A 7 o 8 anni ho frequentato un corso di danza. Mai scelta fu meno azzeccata. Primo, anche in formato minion, non avevo né il fisico né la grazia della ballerina. Secondo, raccogliere capelli ricci e ribelli in uno chignon alto è impresa ardua. Terzo, gli esercizi ripetuti all’infinito, apparentemente senza scopo, mi annoiavano a morte. Quarto, la danza non mi permetteva di far emergere quel desiderio di essere leader e al contempo gregario che ha accompagnato tutta la mia infanzia. Il bisogno eroico di morire per il punto. Il sacrificio come valore supremo dell’azione. Ero cresciuta a pane e Mimì Ayuara. E avevo imparato a memoria interi passi de I ragazzi della via Paal (“… Giovanni Boka guardò dritto davanti a sé. E per la prima volta, la sua anima di fanciullo capì quel che è veramente la vita. Per la quale noi, suoi schiavi, ora tristi ora lieti, moriamo“).
Non potevo essere l’aggraziata e altera ballerina.
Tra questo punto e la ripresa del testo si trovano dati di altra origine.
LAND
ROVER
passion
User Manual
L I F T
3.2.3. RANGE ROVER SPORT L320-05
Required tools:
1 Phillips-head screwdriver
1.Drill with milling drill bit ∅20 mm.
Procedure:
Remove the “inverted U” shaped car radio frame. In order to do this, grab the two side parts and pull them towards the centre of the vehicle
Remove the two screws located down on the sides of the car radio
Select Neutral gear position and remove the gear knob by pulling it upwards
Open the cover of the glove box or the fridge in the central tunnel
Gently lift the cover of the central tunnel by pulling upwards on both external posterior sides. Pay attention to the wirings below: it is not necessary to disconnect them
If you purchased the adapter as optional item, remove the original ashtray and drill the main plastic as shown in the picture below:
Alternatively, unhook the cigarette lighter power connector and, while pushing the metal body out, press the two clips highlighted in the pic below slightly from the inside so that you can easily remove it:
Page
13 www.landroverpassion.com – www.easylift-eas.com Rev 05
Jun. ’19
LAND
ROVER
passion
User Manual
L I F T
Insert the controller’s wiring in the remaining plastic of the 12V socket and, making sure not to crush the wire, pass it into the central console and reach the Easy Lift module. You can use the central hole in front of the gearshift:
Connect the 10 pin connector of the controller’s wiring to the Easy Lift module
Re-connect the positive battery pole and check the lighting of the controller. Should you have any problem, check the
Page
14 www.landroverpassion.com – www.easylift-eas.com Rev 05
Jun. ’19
Pulita. Bianca e rosa. Fresca e ordinata.
Io ero il soldato nel fango. Sporca, cattiva, ribelle. Ma leale e generosa. Pronta a morire… Per la mia piccola patria oltre la linea gotica.
Fino a che un giorno mio padre arrivò a casa con un nuovo fumetto. E come tutte le decenni, per un attimo, sognai anche io, da grande, di danzare sulle punte.